Offshore investments

Pensions were also granted permission to invest offshore last year to safeguard some of the value held on behalf of members.

However, the uptake of this investment class has been low due to the complex procedures involved in investing offshore.

According to Imara Capital’s second-quarter 2025 strategy research note, following the approval by Ipec of offshore-designated instruments with an upper limit of 15 percent of fund values, they have been actively seeking suitable foreign assets for their clients.

Imara reported that in 2023, their fund managers identified an offshore-administered USD-denominated trade financing instrument managed by a multilateral institution.

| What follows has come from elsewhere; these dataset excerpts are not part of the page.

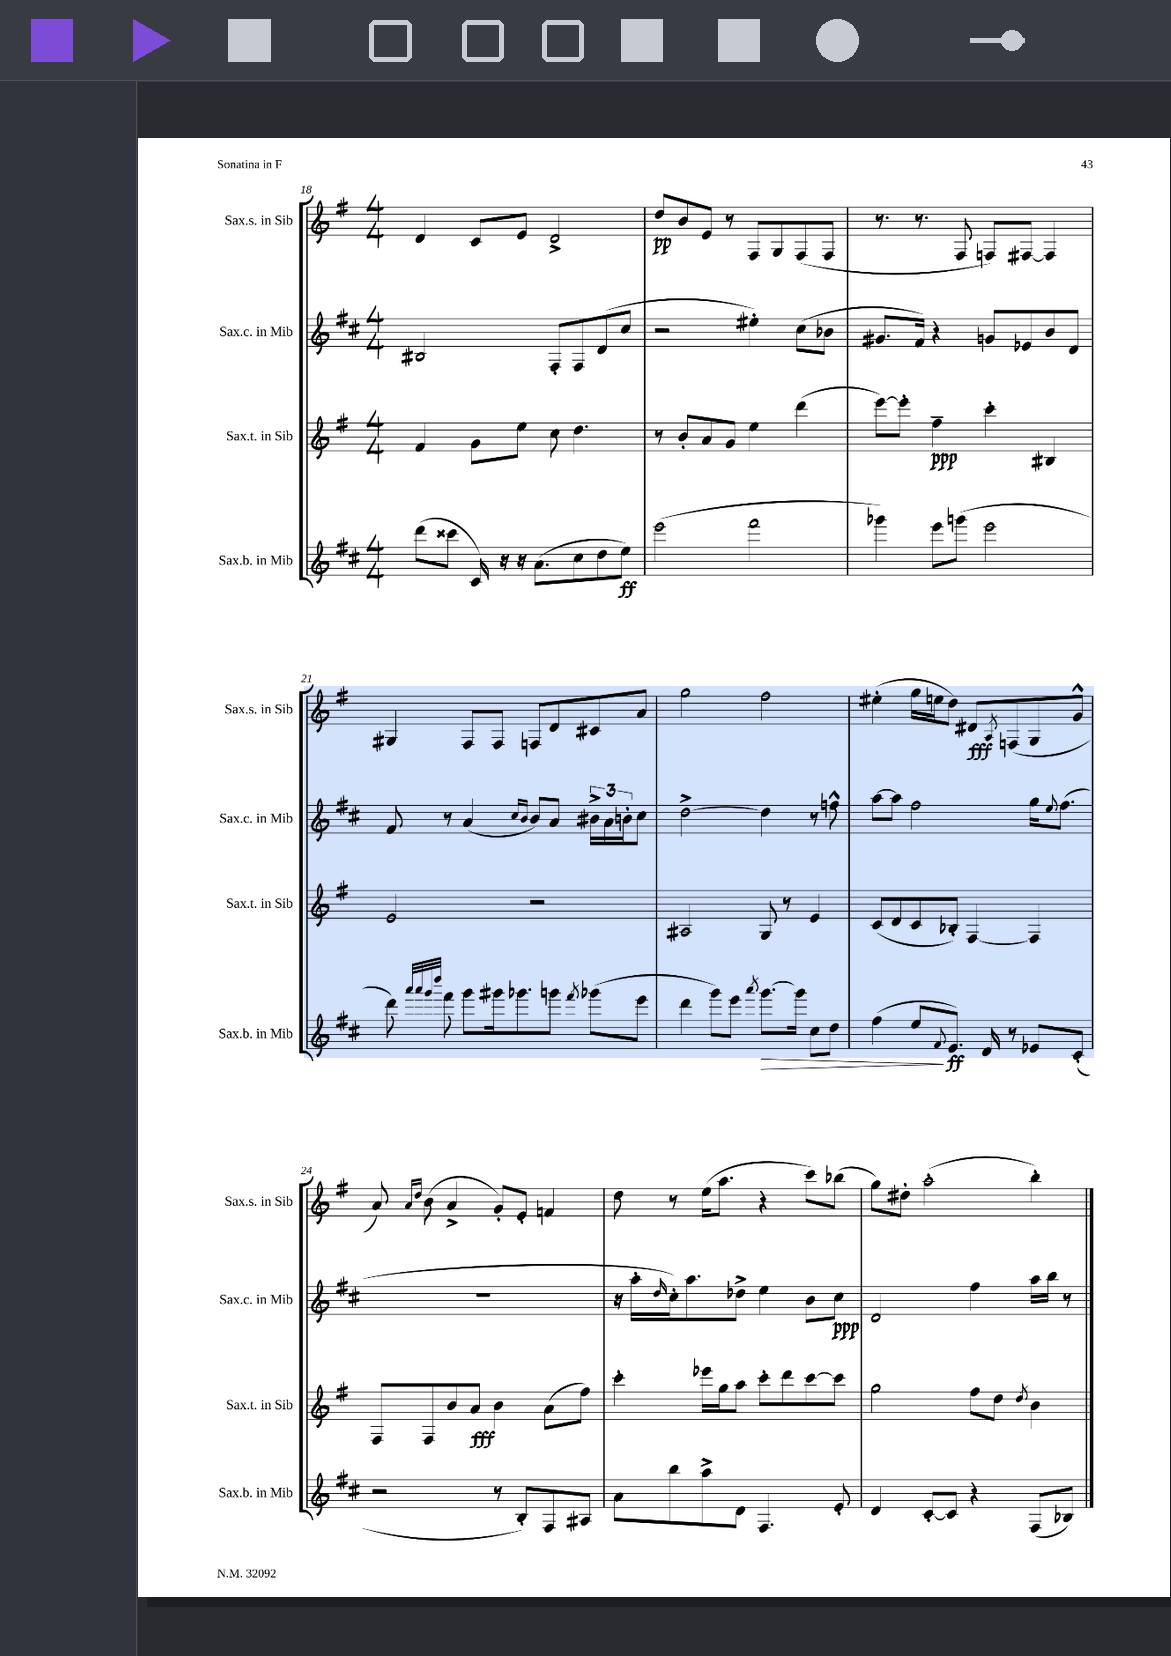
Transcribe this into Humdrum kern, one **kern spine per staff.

**kern	**dynam	**kern	**dynam	**kern	**dynam	**kern	**dynam
*part4	*part4	*part3	*part3	*part2	*part2	*part1	*part1
*staff4	*staff4	*staff3	*staff3	*staff2	*staff2	*staff1	*staff1
*I"Sax.b. in Mib	*	*I"Sax.t. in Sib	*	*I"Sax.c. in Mib	*	*I"Sax.s. in Sib	*
*I'Sax.b. in Mib	*	*I'Sax.t. in Sib	*	*I'Sax.c. in Mib	*	*I'Sax.s. in Sib	*
*clefG2	*	*clefG2	*	*clefG2	*	*clefG2	*
*k[f#c#]	*	*k[f#]	*	*k[f#c#]	*	*k[f#]	*
*M4/4	*	*M4/4	*	*M4/4	*	*M4/4	*
=18	=18	=18	=18	=18	=18	=18	=18
(8ddd\L	.	4f#/	.	2B#X/	.	4d/	.
8ccc##X\J	.	.	.	.	.	.	.
16c#/)	.	8g\L	.	.	.	8c/L	.
16r	.	.	.	.	.	.	.
16r	.	8ee\J	.	.	.	8e/J	.
(8.a\L	.	.	.	.	.	.	.
.	.	8cc\	.	8F#'/L	.	2d^/	.
8cc#\	.	4.dd\	.	8F#/	.	.	.
8dd\	.	.	.	(8d/	.	.	.
8ee\J)	ff	.	.	8cc#/J	.	.	.
=19	=19	=19	=19	=19	=19	=19	=19
(2eee\	.	8r	.	2r	.	8dd/L	pp
.	.	8b'/L	.	.	.	8b/	.
.	.	8a/	.	.	.	8e/J	.
.	.	8g/J	.	.	.	8r	.
2fff#\	.	4ee\	.	4ee#X'\)	.	8F#/L	.
.	.	.	.	.	.	8G/	.
.	.	(4ddd\	.	(8cc#\L	.	(8F#/	.
.	.	.	.	8b-X\J	.	8F#/J	.
=20	=20	=20	=20	=20	=20	=20	=20
4ggg-X\)	.	[8eee\L)	.	8.g#X/L	.	8.r	.
.	.	8eee'\J]	.	.	.	.	.
.	.	.	.	16f#/Jk)	.	8.r	.
8eee\L	.	4ff#~\	ppp	4r	.	.	.
(8gggn\J	.	.	.	.	.	8F#/	.
2eee\	.	4ccc'\	.	8gn/L	.	8Fn/L)	.
.	.	.	.	8e-X/	.	[8F#X/J	.
.	.	4B#X/	.	8b/	.	4F#/]	.
.	.	.	.	8d/J	.	.	.
!!LO:LB:g=z
=21	=21	=21	=21	=21	=21	=21	=21
8ddd\)	.	2e/	.	8f#/	.	4G#X/	.
32qqaaa/LLL	.	.	.	.	.	.	.
32qqaaa/	.	.	.	.	.	.	.
32qqggg/	.	.	.	.	.	.	.
32qqdddd/JJJ	.	.	.	.	.	.	.
8fff#\	.	.	.	8r	.	.	.
8ggg\L	.	.	.	(4a/	.	8F#/L	.
16ggg#X\k	.	.	.	.	.	8F#/J	.
8.ggg-X\	.	.	.	.	.	.	.
.	.	.	.	16qqcc#/LL	.	.	.
.	.	.	.	16qqb/JJ	.	.	.
.	.	2r	.	8b/L)	.	8Fn/L	.
8gggn\J	.	.	.	8a/J	.	8d/	.
8qfff#/	.	.	.	.	.	.	.
(8ggg-X\L	.	.	.	24b#X^\LL	.	8c#X/	.
.	.	.	.	24a\	.	.	.
.	.	.	.	24bn'\J	.	.	.
8eee\J	.	.	.	8cc#\J	.	8a/J	.
=22	=22	=22	=22	=22	=22	=22	=22
4ddd\	.	2A#X/	.	[2dd^\	.	2gg\	.
8ggg\L)	.	.	.	.	.	.	.
8eee\J	.	.	.	.	.	.	.
8qaaa/	.	.	.	.	.	.	.
!	!LO:HP:b	!	!	!	!	!	!
[8.ggg\L	>	8G/	.	4dd\]	.	2ff#\	.
.	.	8r	.	.	.	.	.
16ggg\Jk]	.	.	.	.	.	.	.
8cc#\L	.	4e/	.	8r	.	.	.
8dd\J	.	.	.	8ffn^^\	.	.	.
=23	=23	=23	=23	=23	=23	=23	=23
(4ff#\	.	(8c/L	.	[8aa\L	.	(4ee#X'\	.
.	.	8d/	.	8aa\J]	.	.	.
8ee/L	.	8c/	.	2ff#\	.	16gg\LL	.
.	.	.	.	.	.	16een\J	.
8qqf#/	.	.	.	.	.	.	.
8.e/J)	] ff	8B-X'/J)	.	.	.	8dd\J)	.
.	.	[4F#/	.	.	.	8d#X/L	fff
16d/	.	.	.	.	.	.	.
.	.	.	.	.	.	8qA/	.
8r	.	.	.	.	.	(8Fn/	.
8e-X/L	.	4F#/]	.	16gg\KL	.	8G/	.
.	.	.	.	8qqee/	.	.	.
.	.	.	.	(8.ff#\J	.	.	.
(8c#'/J	.	.	.	.	.	8g^^/J	.
!!LO:LB:g=z
=24	=24	=24	=24	=24	=24	=24	=24
2r	.	8F#/L	.	1r	.	8a/)	.
.	.	.	.	.	.	16qqa/LL	.
.	.	.	.	.	.	16qqdd/JJ	.
.	.	8F#/	.	.	.	(8b\	.
.	.	8b/	.	.	.	4a^/	.
.	.	8a/J	fff	.	.	.	.
8r	.	4b\	.	.	.	8g'/L)	.
8B'/L)	.	.	.	.	.	8e'/J	.
8F#/	.	(8a\L	.	.	.	4fn/	.
8A#X/J	.	8ff#\J)	.	.	.	.	.
=25	=25	=25	=25	=25	=25	=25	=25
8a\L	.	4ccc'\	.	16r	.	8dd\	.
.	.	.	.	16aa'\LL	.	.	.
.	.	.	.	16qqdd/	.	.	.
8bb\	.	.	.	16cc#'\J)	.	8r	.
.	.	.	.	8.aa\	.	.	.
8aa^\	.	16eee-X\LL	.	.	.	(16ee\KL	.
.	.	16gg\J	.	.	.	8.aa\J	.
8d\J	.	8aa\J	.	8dd-X^\J	.	.	.
4.F#/	.	8ccc'\L	.	4ee\	.	4r	.
.	.	8ddd\	.	.	.	.	.
.	.	[8ccc\	.	8b\L	.	8ccc\L)	.
8e'/	.	8ccc\J]	.	8cc#\J	ppp	(8bb-X\J	.
=26	=26	=26	=26	=26	=26	=26	=26
4d/	.	2gg\	.	2d/	.	8gg\L)	.
.	.	.	.	.	.	8dd#X'\J	.
[8c#'/L	.	.	.	.	.	(2aa'\	.
8c#/J]	.	.	.	.	.	.	.
4r	.	8ff#\L	.	4ff#\	.	.	.
.	.	8dd\J	.	.	.	.	.
.	.	8qdd/	.	.	.	.	.
(8F#/L	.	4b\	.	16aa\LL	.	4bb'\)	.
.	.	.	.	16bb\JJ	.	.	.
8B-X/J)	.	.	.	8r	.	.	.
==	==	==	==	==	==	==	==
*-	*-	*-	*-	*-	*-	*-	*-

“We applied for and received all the various applicable regulatory approval processes to place some of our clients’ funds in the paper. The asset has performed extremely well for our clients to date — earning above-inflation returns,” Imara said.

“For the 12 months up to the end of March 2025, the asset posted a competitive 9,8 percent real return.”

Following its initial offshore investment in the TDB ESATAF fund and as part of its ongoing efforts to preserve value and diversify portfolios, Imara added, it had identified an additional long-term offshore investment deemed ideal for some of its clients.

“While Ipec should be commended for approving this asset class, the modalities still require some adaptation, with the current setup still somewhat cumbersome and not appropriate for investments in certain asset classes.”

Investment analyst Mr Enock Rukarwa suggested that in situations where investment classes offering value preservation are limited, pension funds are inclined towards property investments.

“Offshore investments have presented higher yields, stability and limited market risks compared to local investments,” he said.

He said quoted equities remain strategic for diversification, value preservation and liquidity purposes.

However, since the introduction of ZiG, the stock market has generally been bearish.